The Republicans didn’t do too badly, I think. Outsized expectations on the right because of their disgust at Biden led them to the same point (almost) as TDS which was expecting everyone else saw the same things they did. People don’t. The majority of the races Repubs were pointing to as flipping were in Democratic areas, some heavily so and all the polls were within the margin of error. Very smart people were saying months ago after taking into consideration redistricting that the R’s would take the House but the Senate was a tough one which turned out to be true.

A couple of takeaways for me.

1)Dem states due to dissatisfied voters moving out have become more Dem and will be increasingly difficult for Republicans to win national office

2) The Biden Strategy that Dems concocted in 2020 which consisted of hiding him in his basement works. We saw in NH, AZ, PA and other states where the Democrat refused to debate the Republican or only did so at the last minute after mail in ballots were sent in.

3) Absentee and mail in ballots turn the tide. People too lazy to show up in person like to sit back and stick something in the mail. Those same people except for cases like military, nursing homes and so forth are the ones getting welfare and they are not going to vote to cut off their own pot of gold.

4) Dems can forget “flyover”. All they have to do is go after and win cities which are all strongly Dem. The rest of the state has little say.
PA: Pittsburg and Philly
NY: NYC and Buffalo
AZ: Phoenix and Tucson
MA: Boston
CT: Hartford and New Haven environs
GA: Atlanta and Savannah
IL: Chicago
MO: St Louis and KC
and so on and so forth.

    Concise in reply to diver64. | November 10, 2022 at 8:50 am

    And women voters blindly voting pro-abortion to the literal exclusion of every other issue.

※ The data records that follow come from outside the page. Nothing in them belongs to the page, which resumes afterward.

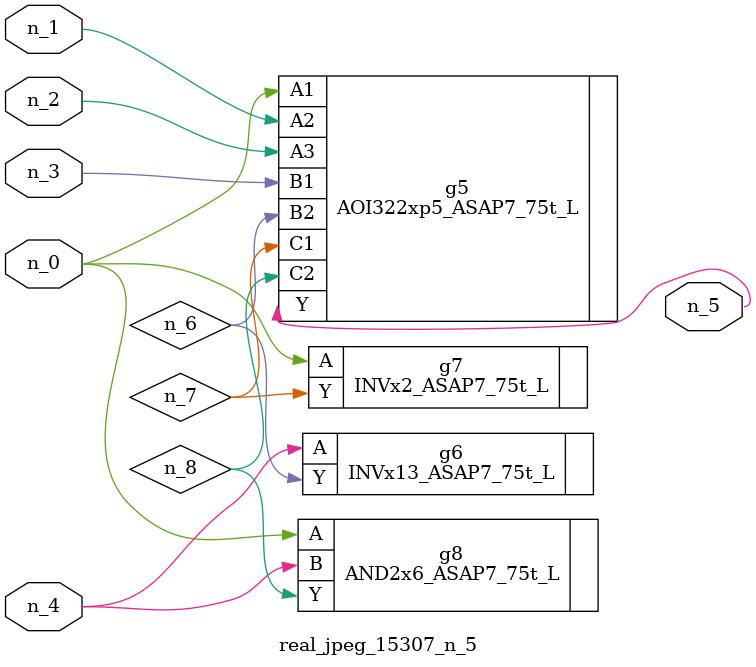
<source format=v>
module real_jpeg_15307_n_5 (n_4, n_0, n_1, n_2, n_3, n_5);

input n_4;
input n_0;
input n_1;
input n_2;
input n_3;

output n_5;

wire n_8;
wire n_6;
wire n_7;

AOI322xp5_ASAP7_75t_L g5 ( 
.A1(n_0),
.A2(n_1),
.A3(n_2),
.B1(n_3),
.B2(n_6),
.C1(n_7),
.C2(n_8),
.Y(n_5)
);

INVx2_ASAP7_75t_L g7 ( 
.A(n_0),
.Y(n_7)
);

AND2x6_ASAP7_75t_L g8 ( 
.A(n_0),
.B(n_4),
.Y(n_8)
);

INVx13_ASAP7_75t_L g6 ( 
.A(n_4),
.Y(n_6)
);


endmodule
</source>
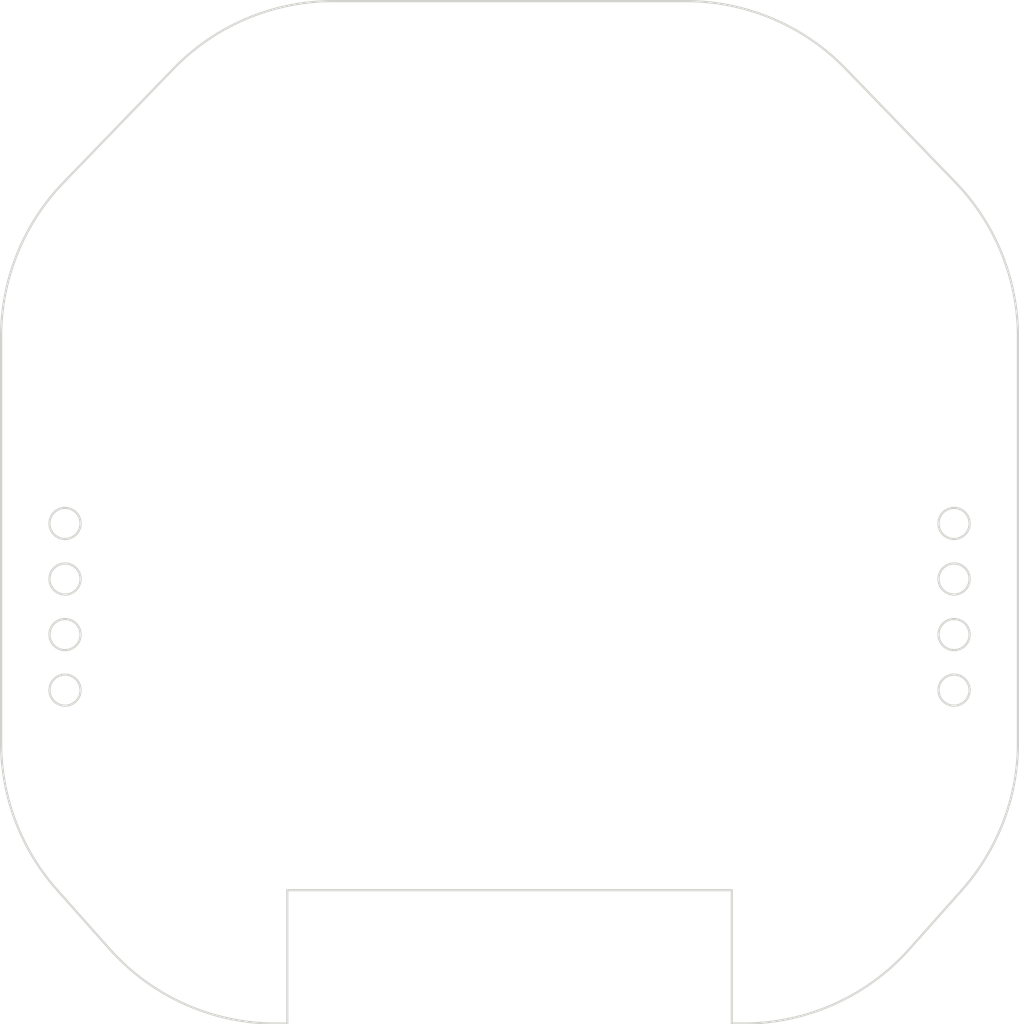
<source format=kicad_pcb>
(kicad_pcb (version 20200628) (host pcbnew "5.99.0-unknown-77313e4~88~ubuntu18.04.1")

  (general
    (thickness 1.6)
    (drawings 28)
    (tracks 0)
    (modules 0)
    (nets 1)
  )

  (paper "A4")
  (layers
    (0 "F.Cu" signal)
    (31 "B.Cu" signal)
    (32 "B.Adhes" user)
    (33 "F.Adhes" user)
    (34 "B.Paste" user)
    (35 "F.Paste" user)
    (36 "B.SilkS" user)
    (37 "F.SilkS" user)
    (38 "B.Mask" user)
    (39 "F.Mask" user)
    (40 "Dwgs.User" user)
    (41 "Cmts.User" user)
    (42 "Eco1.User" user)
    (43 "Eco2.User" user)
    (44 "Edge.Cuts" user)
    (45 "Margin" user)
    (46 "B.CrtYd" user)
    (47 "F.CrtYd" user)
    (48 "B.Fab" user)
    (49 "F.Fab" user)
  )

  (setup
    (pcbplotparams
      (layerselection 0x010fc_ffffffff)
      (usegerberextensions false)
      (usegerberattributes true)
      (usegerberadvancedattributes true)
      (creategerberjobfile true)
      (svguseinch false)
      (svgprecision 6)
      (excludeedgelayer true)
      (linewidth 0.100000)
      (plotframeref false)
      (viasonmask false)
      (mode 1)
      (useauxorigin false)
      (hpglpennumber 1)
      (hpglpenspeed 20)
      (hpglpendiameter 15.000000)
      (psnegative false)
      (psa4output false)
      (plotreference true)
      (plotvalue true)
      (plotinvisibletext false)
      (sketchpadsonfab false)
      (subtractmaskfromsilk false)
      (outputformat 1)
      (mirror false)
      (drillshape 1)
      (scaleselection 1)
      (outputdirectory "")
    )
  )

  (net 0 "")

  (gr_line (start 127.852675 114.549653) (end 130.206106 117.195754) (layer "Edge.Cuts") (width 0.1) (tstamp 45a7c784-c5e9-4894-9fb9-e47c4d8e2bad))
  (gr_line (start 168.266688 82.710426) (end 163.330489 77.601528) (layer "Edge.Cuts") (width 0.1) (tstamp d17b9cd4-17fd-4df9-bf3d-01d98a4405b0))
  (gr_line (start 128.133313 82.710426) (end 133.069512 77.601528) (layer "Edge.Cuts") (width 0.1) (tstamp d7815166-8446-4f05-9b32-bfd5ad541394))
  (gr_line (start 158.721683 120.55) (end 158.2 120.55) (layer "Edge.Cuts") (width 0.1) (tstamp a892424f-5395-41b1-a021-0b78b7db7598))
  (gr_circle (center 128.2 103.05) (end 128.9 103.05) (layer "Edge.Cuts") (width 0.1) (tstamp 04a3a0f2-454e-4579-9d37-7b844772abe1))
  (gr_circle (center 168.2 98.05) (end 168.9 98.05) (layer "Edge.Cuts") (width 0.1) (tstamp aeb4ec35-e040-4c60-9ced-33f3c6ffdf44))
  (gr_line (start 168.547326 114.549653) (end 166.193895 117.195754) (layer "Edge.Cuts") (width 0.1) (tstamp 4756051c-b3cb-4072-83f7-3ce7225f3db3))
  (gr_line (start 125.324887 89.658898) (end 125.324887 107.903899) (layer "Edge.Cuts") (width 0.1) (tstamp 35bbdb3e-de11-4fd0-a37d-207892f043dc))
  (gr_circle (center 168.2 103.05) (end 168.9 103.05) (layer "Edge.Cuts") (width 0.1) (tstamp 8eba443c-0219-4e7c-a9c3-86a6034288e4))
  (gr_circle (center 128.2 98.05) (end 128.9 98.05) (layer "Edge.Cuts") (width 0.1) (tstamp af8d165d-7979-4178-b771-098dcc9fef2e))
  (gr_arc (start 161.075114 89.658898) (end 171.075114 89.658898) (angle -44.01504341) (layer "Edge.Cuts") (width 0.1) (tstamp 6c3c2366-cc29-4a9b-8513-62c6edf1f61c))
  (gr_arc (start 161.075114 107.903899) (end 168.547326 114.549653) (angle -41.64975866) (layer "Edge.Cuts") (width 0.1) (tstamp 419932ac-fd78-43d0-9c44-990a2986770c))
  (gr_line (start 158.2 114.55) (end 158.2 120.55) (layer "Edge.Cuts") (width 0.1) (tstamp ddde270b-da24-4bf5-81ac-7274c0faa053))
  (gr_line (start 138.2 120.55) (end 137.678318 120.55) (layer "Edge.Cuts") (width 0.1) (tstamp ecaa598f-5dc3-44a5-bae1-693c5a12deea))
  (gr_circle (center 128.2 105.55) (end 128.9 105.55) (layer "Edge.Cuts") (width 0.1) (tstamp 28559b41-7434-4dd1-be8d-25661b3a3a4d))
  (gr_line (start 171.075114 89.658898) (end 171.075114 107.903899) (layer "Edge.Cuts") (width 0.1) (tstamp d85a9e3b-720e-436e-af73-f7c9a78a6d84))
  (gr_arc (start 156.138915 84.55) (end 163.330489 77.601528) (angle -45.98495659) (layer "Edge.Cuts") (width 0.1) (tstamp 5da00488-d9b7-43d3-ba64-eebf8a610f81))
  (gr_arc (start 140.261086 84.55) (end 140.261086 74.55) (angle -45.98495659) (layer "Edge.Cuts") (width 0.1) (tstamp 3313b43e-f5c2-4905-864d-4caa85cfc87c))
  (gr_arc (start 135.324887 89.658898) (end 128.133313 82.710426) (angle -44.01504341) (layer "Edge.Cuts") (width 0.1) (tstamp e351df28-4dba-4d94-849c-85c429a1f4b1))
  (gr_line (start 138.2 114.55) (end 138.2 120.55) (layer "Edge.Cuts") (width 0.1) (tstamp 0affd5cd-5302-4589-b189-43c6399fbb00))
  (gr_arc (start 137.678318 110.55) (end 130.206106 117.195754) (angle -48.35024134) (layer "Edge.Cuts") (width 0.1) (tstamp 82a22919-77f9-4779-bd19-fa5c65efe2ee))
  (gr_circle (center 168.2 100.55) (end 168.9 100.55) (layer "Edge.Cuts") (width 0.1) (tstamp 77974d4c-c834-453a-b724-fba84f9a94b9))
  (gr_arc (start 135.324887 107.903899) (end 125.324887 107.903899) (angle -41.64975866) (layer "Edge.Cuts") (width 0.1) (tstamp 1da5017d-664b-4353-ba04-24fce21add22))
  (gr_line (start 156.138915 74.55) (end 140.261086 74.55) (layer "Edge.Cuts") (width 0.1) (tstamp e91d691b-6bd9-4e3c-b9b4-3a96b4e5eac5))
  (gr_arc (start 158.721683 110.55) (end 158.721683 120.55) (angle -48.35024134) (layer "Edge.Cuts") (width 0.1) (tstamp c98a5784-dd2b-4570-9848-0859eb3ffaa3))
  (gr_circle (center 168.2 105.55) (end 168.9 105.55) (layer "Edge.Cuts") (width 0.1) (tstamp 9364b44f-1085-4d27-9959-b7c5cb0ba0a1))
  (gr_circle (center 128.2 100.55) (end 128.9 100.55) (layer "Edge.Cuts") (width 0.1) (tstamp 3eaa25d1-1282-454e-969d-b7b7ca49f053))
  (gr_line (start 138.2 114.55) (end 158.2 114.55) (layer "Edge.Cuts") (width 0.1) (tstamp a6dd17ab-5c4e-4017-b3f4-b31fad23889f))

)

</source>
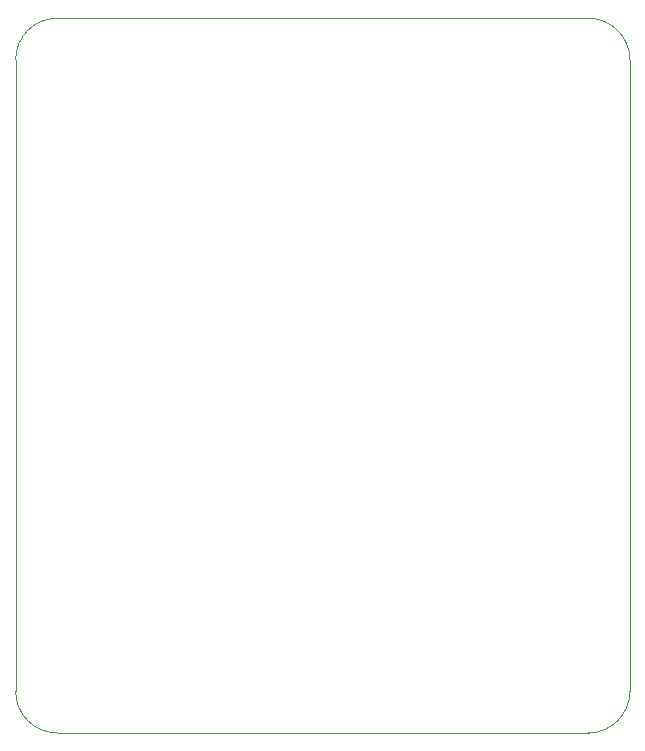
<source format=gm1>
%TF.GenerationSoftware,KiCad,Pcbnew,9.99.0-679-g5f620f0fa1*%
%TF.CreationDate,2025-04-01T17:44:38+06:00*%
%TF.ProjectId,hakko_station,68616b6b-6f5f-4737-9461-74696f6e2e6b,rev?*%
%TF.SameCoordinates,Original*%
%TF.FileFunction,Profile,NP*%
%FSLAX46Y46*%
G04 Gerber Fmt 4.6, Leading zero omitted, Abs format (unit mm)*
G04 Created by KiCad (PCBNEW 9.99.0-679-g5f620f0fa1) date 2025-04-01 17:44:38*
%MOMM*%
%LPD*%
G01*
G04 APERTURE LIST*
%TA.AperFunction,Profile*%
%ADD10C,0.050000*%
%TD*%
G04 APERTURE END LIST*
D10*
X71000000Y-71000000D02*
G75*
G02*
X74500000Y-67500000I3500000J0D01*
G01*
X123000000Y-124500000D02*
G75*
G02*
X119500000Y-128000000I-3500000J0D01*
G01*
X74500000Y-128000000D02*
G75*
G02*
X71000000Y-124500000I0J3500000D01*
G01*
X74500000Y-67500000D02*
X119500000Y-67500000D01*
X119500000Y-128000000D02*
X74500000Y-128000000D01*
X123000000Y-71000000D02*
X123000000Y-124500000D01*
X71000000Y-124500000D02*
X71000000Y-71000000D01*
X119500000Y-67500000D02*
G75*
G02*
X123000000Y-71000000I0J-3500000D01*
G01*
M02*

</source>
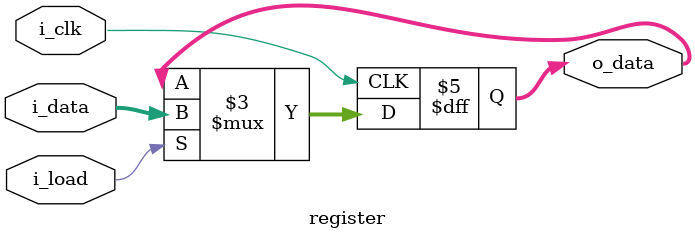
<source format=v>
`default_nettype none

module register (i_clk, i_load, i_data, o_data);
  input i_clk;
  input i_load;
  input [15:0] i_data;
  output reg [15:0] o_data = 16'h0000;

always @ (posedge i_clk) begin
  if (i_load) begin
    o_data <= i_data;
  end
end

endmodule

</source>
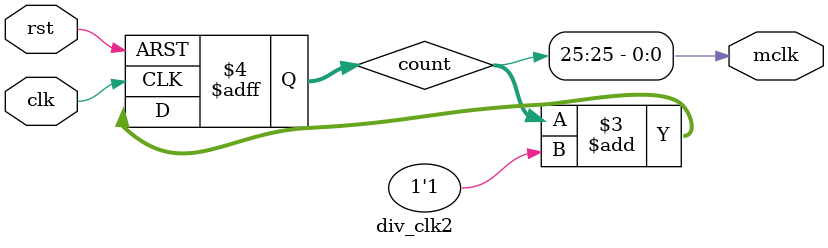
<source format=v>
`timescale 1ns / 1ps
module div_clk2(
	input clk, rst, 
	output mclk
);
reg [25:0]count;
assign mclk = count[25];
always@(posedge clk or negedge rst)
begin
	if(!rst)	count <= 26'b0;
	else	count <= count + 1'b1;
end

endmodule

</source>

They love abortion, even unregulated abortion on demand up until birth. Don’t get it myself. I find infanticide distasteful and these are mothers or potential mothers. But that’s our reality.

      theduchessofkitty in reply to Concise. | November 10, 2022 at 11:44 am

      I wouldn’t call them “potential mothers.”

      I’m speaking as someone who found out while in college that I was a candidate for the receiving end of the killing scalpel.

      Realizing you were once so close to never being born sharpens your resolve to live like nothing else does.

      WTPuck in reply to Concise. | November 10, 2022 at 12:09 pm

      Don’t lump all women voters together.